Dad Revolution: A fatherhood manifesto

No matter our differences in geography, ages, the number of children we have or whether we are WAHD, SAHD, single dads, adoptive dads, etc… We are simply dads united in solidarity based on one principle: We love being fathers, and want to share this love with the world.

April 4 of 2009 was all at once the happiest, most exciting and anxiety-producing day of my life.

It was the happiest because I got to fall in love instantly with my beautiful daughter Tessa.

It was the most exciting because I waited nine months to finally meet her, hold her and tell her how much I love her.

It was the most anxiety-producing because now that Tessa was here, I was a father for real now. I was a first-time father a month away from my 37th birthday. I was also a first-time father that was going to be a stay-at-home dad. Most scary though was that I was a first-time father who wasn’t really confident he was cut out to be a good father.

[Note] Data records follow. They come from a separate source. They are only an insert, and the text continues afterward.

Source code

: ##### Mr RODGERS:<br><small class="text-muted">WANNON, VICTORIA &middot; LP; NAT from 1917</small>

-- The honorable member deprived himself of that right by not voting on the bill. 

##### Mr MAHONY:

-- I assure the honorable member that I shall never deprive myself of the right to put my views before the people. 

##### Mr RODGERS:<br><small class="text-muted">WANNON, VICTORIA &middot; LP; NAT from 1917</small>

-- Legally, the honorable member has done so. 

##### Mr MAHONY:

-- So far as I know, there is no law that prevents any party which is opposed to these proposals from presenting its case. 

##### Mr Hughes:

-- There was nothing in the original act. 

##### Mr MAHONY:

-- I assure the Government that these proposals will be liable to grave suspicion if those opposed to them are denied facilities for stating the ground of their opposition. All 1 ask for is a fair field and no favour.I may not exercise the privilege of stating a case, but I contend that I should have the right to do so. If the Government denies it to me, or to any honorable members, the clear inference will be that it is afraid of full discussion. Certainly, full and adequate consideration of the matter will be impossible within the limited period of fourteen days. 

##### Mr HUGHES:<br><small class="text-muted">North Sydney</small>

When I started my dad blog, Stay At Home Dad in Lansing, this past December, my original intention was to write a living testimonial about my life as a new father and stay-at-home dad. I didn’t really have an audience in mind so much as I was doing it more for my daughter Tessa than anyone else. However, I never expected the added bonus of finding the positive and supportive online community of dads that I have found in the ‘daddy blogger’ community. I didn’t expect to see not only the high number of dad blogs out there (even in relation to the huge number of mom blogs), but also the high quality of content I found in reading dad blogs. This inspired me to do more than share my own parenting story, but to also try to showcase and support other dad bloggers as well through my weekly Dad Blog reviews.

I’ve been impressed by this online brotherhood of dads who have supported each other no matter our differences in geography, ages, the number of children we have or whether we are WAHD, SAHD, single dads, adoptive dads, etc… What stands out so much in the dad blogger community is the comraderie and solidarity we show simply as dads united by one common bond: We love being fathers, and want to share this love with the world.

I’m really pleased to be part of the Dad Revolution, and excited to see what comes of this project. I’d like to think of the work of this ‘revolution’ and the fourteen dad bloggers featured on this site as a new fathering manifesto. As part of a new generation of dads, we are striving to redefine the “traditional” and antiquated approaches of our own fathers, grandfathers and so on. Due to our own sense of self-entitlement and male privilege, fathers have stood comfortably on the outside looking in for far too long. I hope you will join us as the members of the Dad Revolution share their stories about what fatherhood means to them.